■ REQUIRED WORK
Reproduce the whole listing below exactly.

■ RAW DATA

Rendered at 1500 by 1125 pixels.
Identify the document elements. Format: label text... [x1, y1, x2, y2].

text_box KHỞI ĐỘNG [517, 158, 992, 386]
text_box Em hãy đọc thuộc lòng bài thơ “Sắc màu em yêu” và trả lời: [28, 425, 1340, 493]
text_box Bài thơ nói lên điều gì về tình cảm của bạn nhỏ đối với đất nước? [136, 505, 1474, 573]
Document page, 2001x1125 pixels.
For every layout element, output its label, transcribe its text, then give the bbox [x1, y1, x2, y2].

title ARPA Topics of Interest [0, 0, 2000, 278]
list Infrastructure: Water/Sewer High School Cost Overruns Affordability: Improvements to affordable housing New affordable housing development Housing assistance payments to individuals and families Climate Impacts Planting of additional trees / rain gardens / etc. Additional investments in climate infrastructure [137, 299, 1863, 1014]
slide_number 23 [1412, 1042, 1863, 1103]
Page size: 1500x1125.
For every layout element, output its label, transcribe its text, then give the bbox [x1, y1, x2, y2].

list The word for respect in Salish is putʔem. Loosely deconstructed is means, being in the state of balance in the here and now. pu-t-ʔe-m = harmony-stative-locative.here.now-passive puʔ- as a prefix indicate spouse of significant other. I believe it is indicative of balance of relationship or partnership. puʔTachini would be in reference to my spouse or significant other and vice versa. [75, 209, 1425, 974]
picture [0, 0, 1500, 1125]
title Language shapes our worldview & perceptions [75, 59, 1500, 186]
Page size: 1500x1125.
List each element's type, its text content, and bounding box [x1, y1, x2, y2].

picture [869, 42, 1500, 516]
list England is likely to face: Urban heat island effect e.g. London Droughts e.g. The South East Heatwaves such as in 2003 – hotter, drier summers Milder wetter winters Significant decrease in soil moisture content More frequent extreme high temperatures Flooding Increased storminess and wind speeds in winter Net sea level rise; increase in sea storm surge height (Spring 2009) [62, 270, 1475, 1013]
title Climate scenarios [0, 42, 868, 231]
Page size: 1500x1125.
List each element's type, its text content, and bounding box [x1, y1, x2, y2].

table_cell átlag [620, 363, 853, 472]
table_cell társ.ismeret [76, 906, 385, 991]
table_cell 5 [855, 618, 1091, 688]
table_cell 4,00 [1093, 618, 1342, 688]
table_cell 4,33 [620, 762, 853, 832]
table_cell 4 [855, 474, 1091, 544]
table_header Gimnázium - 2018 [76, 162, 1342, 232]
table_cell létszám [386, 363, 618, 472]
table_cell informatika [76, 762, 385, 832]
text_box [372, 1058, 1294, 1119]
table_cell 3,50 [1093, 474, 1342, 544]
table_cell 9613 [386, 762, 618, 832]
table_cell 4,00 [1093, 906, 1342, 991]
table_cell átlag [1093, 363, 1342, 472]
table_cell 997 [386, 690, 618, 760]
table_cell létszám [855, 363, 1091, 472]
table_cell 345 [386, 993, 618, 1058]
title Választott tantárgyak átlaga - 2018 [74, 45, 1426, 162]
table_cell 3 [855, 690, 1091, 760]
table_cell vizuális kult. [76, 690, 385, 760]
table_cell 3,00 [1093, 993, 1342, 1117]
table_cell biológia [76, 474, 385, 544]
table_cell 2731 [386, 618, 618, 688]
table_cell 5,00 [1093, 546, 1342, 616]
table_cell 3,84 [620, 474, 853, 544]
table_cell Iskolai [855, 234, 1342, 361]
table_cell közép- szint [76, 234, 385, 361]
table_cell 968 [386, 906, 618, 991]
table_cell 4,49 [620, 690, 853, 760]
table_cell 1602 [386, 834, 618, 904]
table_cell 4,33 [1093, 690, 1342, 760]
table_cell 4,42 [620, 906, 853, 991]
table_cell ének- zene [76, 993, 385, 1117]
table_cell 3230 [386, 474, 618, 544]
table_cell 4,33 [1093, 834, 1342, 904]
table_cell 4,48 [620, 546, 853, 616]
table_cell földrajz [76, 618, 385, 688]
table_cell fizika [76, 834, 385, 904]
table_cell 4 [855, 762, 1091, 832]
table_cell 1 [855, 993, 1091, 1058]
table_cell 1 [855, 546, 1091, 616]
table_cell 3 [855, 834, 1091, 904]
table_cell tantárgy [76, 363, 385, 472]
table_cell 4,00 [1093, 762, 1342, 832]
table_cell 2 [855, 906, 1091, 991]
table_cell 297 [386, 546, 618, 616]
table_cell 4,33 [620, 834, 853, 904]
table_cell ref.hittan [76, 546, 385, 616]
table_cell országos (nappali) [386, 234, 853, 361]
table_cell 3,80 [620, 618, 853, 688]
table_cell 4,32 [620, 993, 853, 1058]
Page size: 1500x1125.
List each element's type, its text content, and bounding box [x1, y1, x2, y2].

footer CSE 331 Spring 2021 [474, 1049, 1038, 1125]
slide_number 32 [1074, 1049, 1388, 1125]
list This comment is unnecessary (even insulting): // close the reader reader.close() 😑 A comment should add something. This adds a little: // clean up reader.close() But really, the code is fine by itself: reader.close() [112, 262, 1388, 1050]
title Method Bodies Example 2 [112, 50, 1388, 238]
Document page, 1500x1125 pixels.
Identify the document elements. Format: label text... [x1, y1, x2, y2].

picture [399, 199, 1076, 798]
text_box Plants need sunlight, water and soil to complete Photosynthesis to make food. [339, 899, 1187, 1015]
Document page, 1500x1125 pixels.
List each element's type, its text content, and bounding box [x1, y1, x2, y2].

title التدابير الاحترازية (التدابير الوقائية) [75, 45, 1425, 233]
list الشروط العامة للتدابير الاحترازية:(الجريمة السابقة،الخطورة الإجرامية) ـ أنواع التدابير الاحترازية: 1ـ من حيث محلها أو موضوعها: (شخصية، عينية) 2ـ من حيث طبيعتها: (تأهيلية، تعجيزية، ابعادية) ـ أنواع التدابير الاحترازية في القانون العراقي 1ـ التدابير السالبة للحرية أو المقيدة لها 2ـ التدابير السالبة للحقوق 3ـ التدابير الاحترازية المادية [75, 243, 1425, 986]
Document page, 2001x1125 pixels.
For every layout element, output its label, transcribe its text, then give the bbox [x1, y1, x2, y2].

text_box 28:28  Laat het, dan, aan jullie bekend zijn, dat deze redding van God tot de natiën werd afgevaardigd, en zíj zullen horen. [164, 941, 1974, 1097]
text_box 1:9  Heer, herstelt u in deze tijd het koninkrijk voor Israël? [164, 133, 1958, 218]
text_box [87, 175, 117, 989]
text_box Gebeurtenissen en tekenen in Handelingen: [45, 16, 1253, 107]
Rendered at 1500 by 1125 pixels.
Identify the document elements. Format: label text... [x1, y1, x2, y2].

■ TASK RESPONSE
Rendered at 1500 by 1125 pixels.
Identify the document elements. Format: label text... [x1, y1, x2, y2].

text_box KHỞI ĐỘNG [517, 158, 992, 386]
text_box Em hãy đọc thuộc lòng bài thơ “Sắc màu em yêu” và trả lời: [28, 425, 1340, 493]
text_box Bài thơ nói lên điều gì về tình cảm của bạn nhỏ đối với đất nước? [136, 505, 1474, 573]
Document page, 2001x1125 pixels.
For every layout element, output its label, transcribe its text, then give the bbox [x1, y1, x2, y2].

title ARPA Topics of Interest [0, 0, 2000, 278]
list Infrastructure: Water/Sewer High School Cost Overruns Affordability: Improvements to affordable housing New affordable housing development Housing assistance payments to individuals and families Climate Impacts Planting of additional trees / rain gardens / etc. Additional investments in climate infrastructure [137, 299, 1863, 1014]
slide_number 23 [1412, 1042, 1863, 1103]
Page size: 1500x1125.
For every layout element, output its label, transcribe its text, then give the bbox [x1, y1, x2, y2].

list The word for respect in Salish is putʔem. Loosely deconstructed is means, being in the state of balance in the here and now. pu-t-ʔe-m = harmony-stative-locative.here.now-passive puʔ- as a prefix indicate spouse of significant other. I believe it is indicative of balance of relationship or partnership. puʔTachini would be in reference to my spouse or significant other and vice versa. [75, 209, 1425, 974]
picture [0, 0, 1500, 1125]
title Language shapes our worldview & perceptions [75, 59, 1500, 186]
Page size: 1500x1125.
List each element's type, its text content, and bounding box [x1, y1, x2, y2].

picture [869, 42, 1500, 516]
list England is likely to face: Urban heat island effect e.g. London Droughts e.g. The South East Heatwaves such as in 2003 – hotter, drier summers Milder wetter winters Significant decrease in soil moisture content More frequent extreme high temperatures Flooding Increased storminess and wind speeds in winter Net sea level rise; increase in sea storm surge height (Spring 2009) [62, 270, 1475, 1013]
title Climate scenarios [0, 42, 868, 231]
Page size: 1500x1125.
List each element's type, its text content, and bounding box [x1, y1, x2, y2].

table_cell átlag [620, 363, 853, 472]
table_cell társ.ismeret [76, 906, 385, 991]
table_cell 5 [855, 618, 1091, 688]
table_cell 4,00 [1093, 618, 1342, 688]
table_cell 4,33 [620, 762, 853, 832]
table_cell 4 [855, 474, 1091, 544]
table_header Gimnázium - 2018 [76, 162, 1342, 232]
table_cell létszám [386, 363, 618, 472]
table_cell informatika [76, 762, 385, 832]
text_box [372, 1058, 1294, 1119]
table_cell 3,50 [1093, 474, 1342, 544]
table_cell 9613 [386, 762, 618, 832]
table_cell 4,00 [1093, 906, 1342, 991]
table_cell átlag [1093, 363, 1342, 472]
table_cell 997 [386, 690, 618, 760]
table_cell létszám [855, 363, 1091, 472]
table_cell 345 [386, 993, 618, 1058]
title Választott tantárgyak átlaga - 2018 [74, 45, 1426, 162]
table_cell 3 [855, 690, 1091, 760]
table_cell vizuális kult. [76, 690, 385, 760]
table_cell 3,00 [1093, 993, 1342, 1117]
table_cell biológia [76, 474, 385, 544]
table_cell 2731 [386, 618, 618, 688]
table_cell 5,00 [1093, 546, 1342, 616]
table_cell 3,84 [620, 474, 853, 544]
table_cell Iskolai [855, 234, 1342, 361]
table_cell közép- szint [76, 234, 385, 361]
table_cell 968 [386, 906, 618, 991]
table_cell 4,49 [620, 690, 853, 760]
table_cell 1602 [386, 834, 618, 904]
table_cell 4,33 [1093, 690, 1342, 760]
table_cell 4,42 [620, 906, 853, 991]
table_cell ének- zene [76, 993, 385, 1117]
table_cell 3230 [386, 474, 618, 544]
table_cell 4,33 [1093, 834, 1342, 904]
table_cell 4,48 [620, 546, 853, 616]
table_cell földrajz [76, 618, 385, 688]
table_cell fizika [76, 834, 385, 904]
table_cell 4 [855, 762, 1091, 832]
table_cell 1 [855, 993, 1091, 1058]
table_cell 1 [855, 546, 1091, 616]
table_cell 3 [855, 834, 1091, 904]
table_cell tantárgy [76, 363, 385, 472]
table_cell 4,00 [1093, 762, 1342, 832]
table_cell 2 [855, 906, 1091, 991]
table_cell 297 [386, 546, 618, 616]
table_cell 4,33 [620, 834, 853, 904]
table_cell ref.hittan [76, 546, 385, 616]
table_cell országos (nappali) [386, 234, 853, 361]
table_cell 3,80 [620, 618, 853, 688]
table_cell 4,32 [620, 993, 853, 1058]
Page size: 1500x1125.
List each element's type, its text content, and bounding box [x1, y1, x2, y2].

footer CSE 331 Spring 2021 [474, 1049, 1038, 1125]
slide_number 32 [1074, 1049, 1388, 1125]
list This comment is unnecessary (even insulting): // close the reader reader.close() 😑 A comment should add something. This adds a little: // clean up reader.close() But really, the code is fine by itself: reader.close() [112, 262, 1388, 1050]
title Method Bodies Example 2 [112, 50, 1388, 238]
Document page, 1500x1125 pixels.
Identify the document elements. Format: label text... [x1, y1, x2, y2].

picture [399, 199, 1076, 798]
text_box Plants need sunlight, water and soil to complete Photosynthesis to make food. [339, 899, 1187, 1015]
Document page, 1500x1125 pixels.
List each element's type, its text content, and bounding box [x1, y1, x2, y2].

title التدابير الاحترازية (التدابير الوقائية) [75, 45, 1425, 233]
list الشروط العامة للتدابير الاحترازية:(الجريمة السابقة،الخطورة الإجرامية) ـ أنواع التدابير الاحترازية: 1ـ من حيث محلها أو موضوعها: (شخصية، عينية) 2ـ من حيث طبيعتها: (تأهيلية، تعجيزية، ابعادية) ـ أنواع التدابير الاحترازية في القانون العراقي 1ـ التدابير السالبة للحرية أو المقيدة لها 2ـ التدابير السالبة للحقوق 3ـ التدابير الاحترازية المادية [75, 243, 1425, 986]
Document page, 2001x1125 pixels.
For every layout element, output its label, transcribe its text, then give the bbox [x1, y1, x2, y2].

text_box 28:28  Laat het, dan, aan jullie bekend zijn, dat deze redding van God tot de natiën werd afgevaardigd, en zíj zullen horen. [164, 941, 1974, 1097]
text_box 1:9  Heer, herstelt u in deze tijd het koninkrijk voor Israël? [164, 133, 1958, 218]
text_box [87, 175, 117, 989]
text_box Gebeurtenissen en tekenen in Handelingen: [45, 16, 1253, 107]
Rendered at 1500 by 1125 pixels.
Identify the document elements. Format: label text... [x1, y1, x2, y2].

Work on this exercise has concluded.